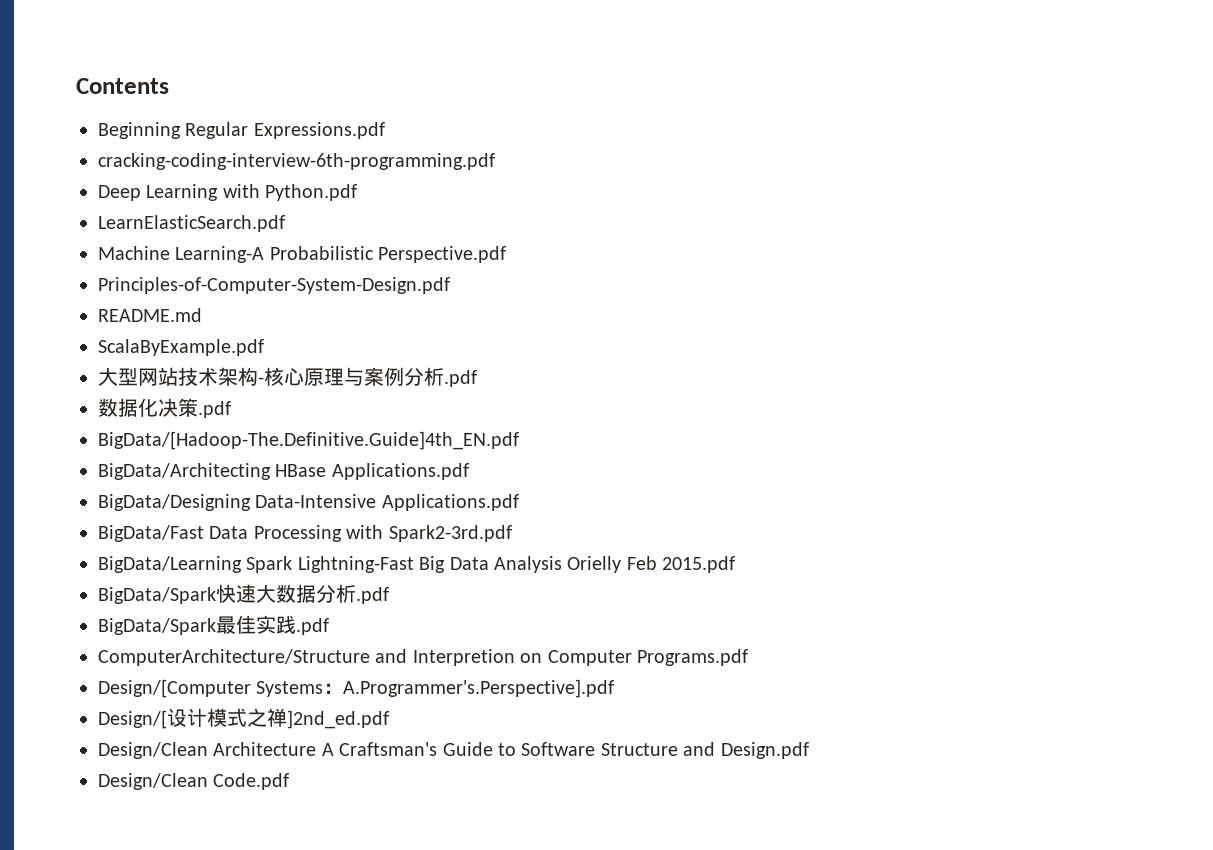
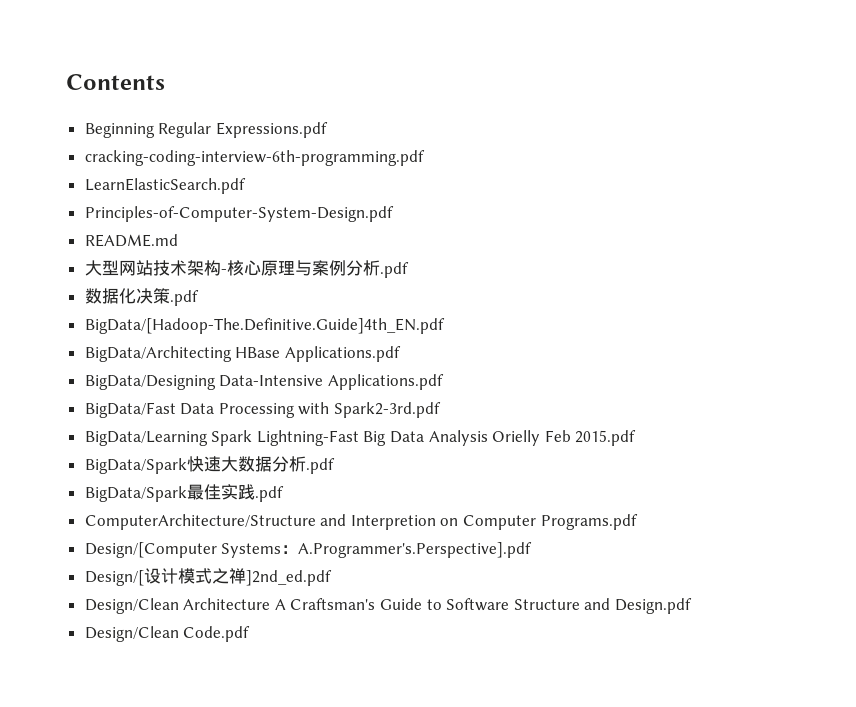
[98,184,358,201] [98,215,285,232] [98,246,507,263] Deep Learning with Python.pdf // LearnElasticSearch.pdf // Machine Learning-A Probabilistic Perspective.pdf -> [84,178,246,194] LearnElasticSearch.pdf
[98,339,264,356] // ScalaByExample.pdf -> (178, 240) none

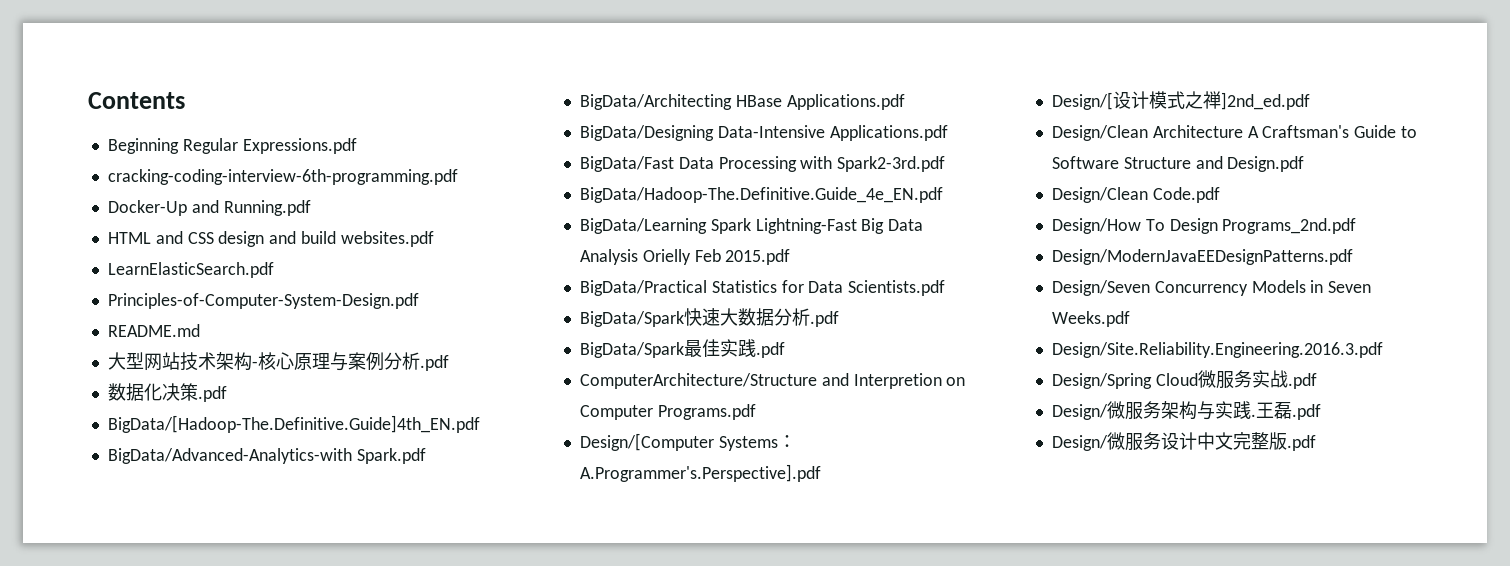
(425, 158) none -> [107,200,311,216] [107,231,434,247] // Docker-Up and Running.pdf // HTML and CSS design and build websites.pdf
(445, 326) none -> [107,448,426,464] // BigData/Advanced-Analytics-with Spark.pdf
(442, 410) none -> [579,187,943,203] // BigData/Hadoop-The.Definitive.Guide_4e_EN.pdf
(637, 438) none -> [579,280,946,296] // BigData/Practical Statistics for Data Scientists.pdf
(251, 634) none -> [1051,218,1357,234] [1051,249,1353,265] [1051,280,1372,296] [1051,311,1130,327] [1051,342,1383,358] [1051,370,1317,389] [1051,401,1321,420] [1051,432,1316,451] // Design/How To Design Programs_2nd.pdf // Design/ModernJavaEEDesignPatterns.pdf // Design/Seven Concurrency Models in Seven Weeks.pdf // Design/Site.Reliability.Engineering.2016.3.pdf // Design/Spring Cloud微服务实战.pdf // Design/微服务架构与实践.王磊.pdf // Design/微服务设计中文完整版.pdf

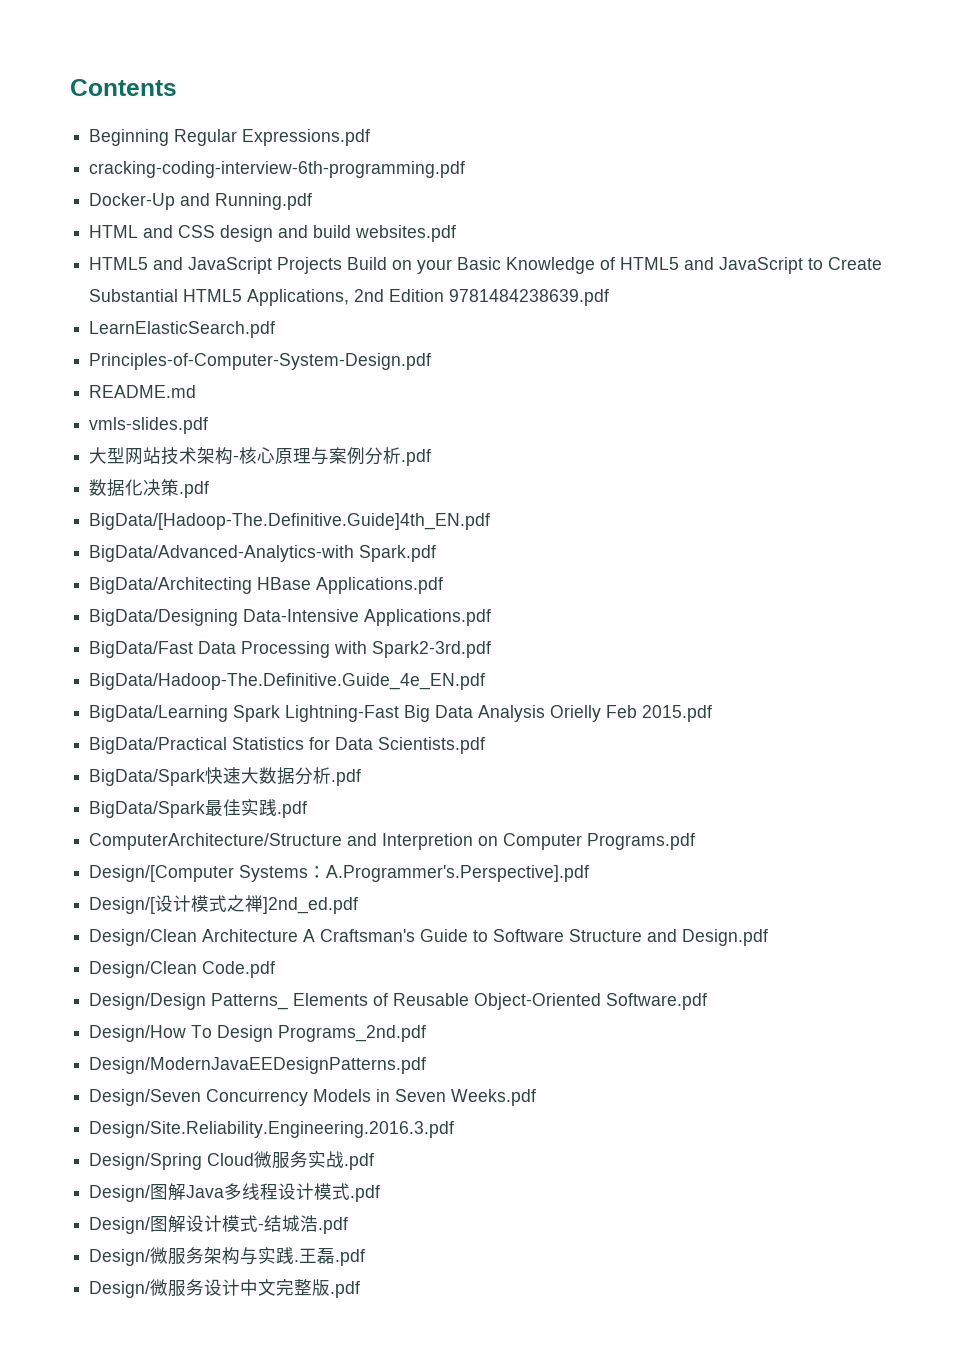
(434, 239) none -> [89,257,883,274] [89,289,610,306] // HTML5 and JavaScript Projects Build on your Basic Knowledge of HTML5 and JavaScript to Create Substantial HTML5 Applications, 2nd Edition 9781484238639.pdf
(200, 330) none -> [89,417,209,434] // vmls-slides.pdf
(1220, 195) none -> [89,993,708,1010] // Design/Design Patterns_ Elements of Reusable Object-Oriented Software.pdf
(1317, 381) none -> [89,1183,381,1202] [89,1215,349,1234] // Design/图解Java多线程设计模式.pdf // Design/图解设计模式-结城浩.pdf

========

● **Task brief**: Exactly the lines between the one containing "(1220, 195) none" and the end of the material, both ends included, must be retyped, with nothing added.

● **Result for this exercise**:
(1220, 195) none -> [89,993,708,1010] // Design/Design Patterns_ Elements of Reusable Object-Oriented Software.pdf
(1317, 381) none -> [89,1183,381,1202] [89,1215,349,1234] // Design/图解Java多线程设计模式.pdf // Design/图解设计模式-结城浩.pdf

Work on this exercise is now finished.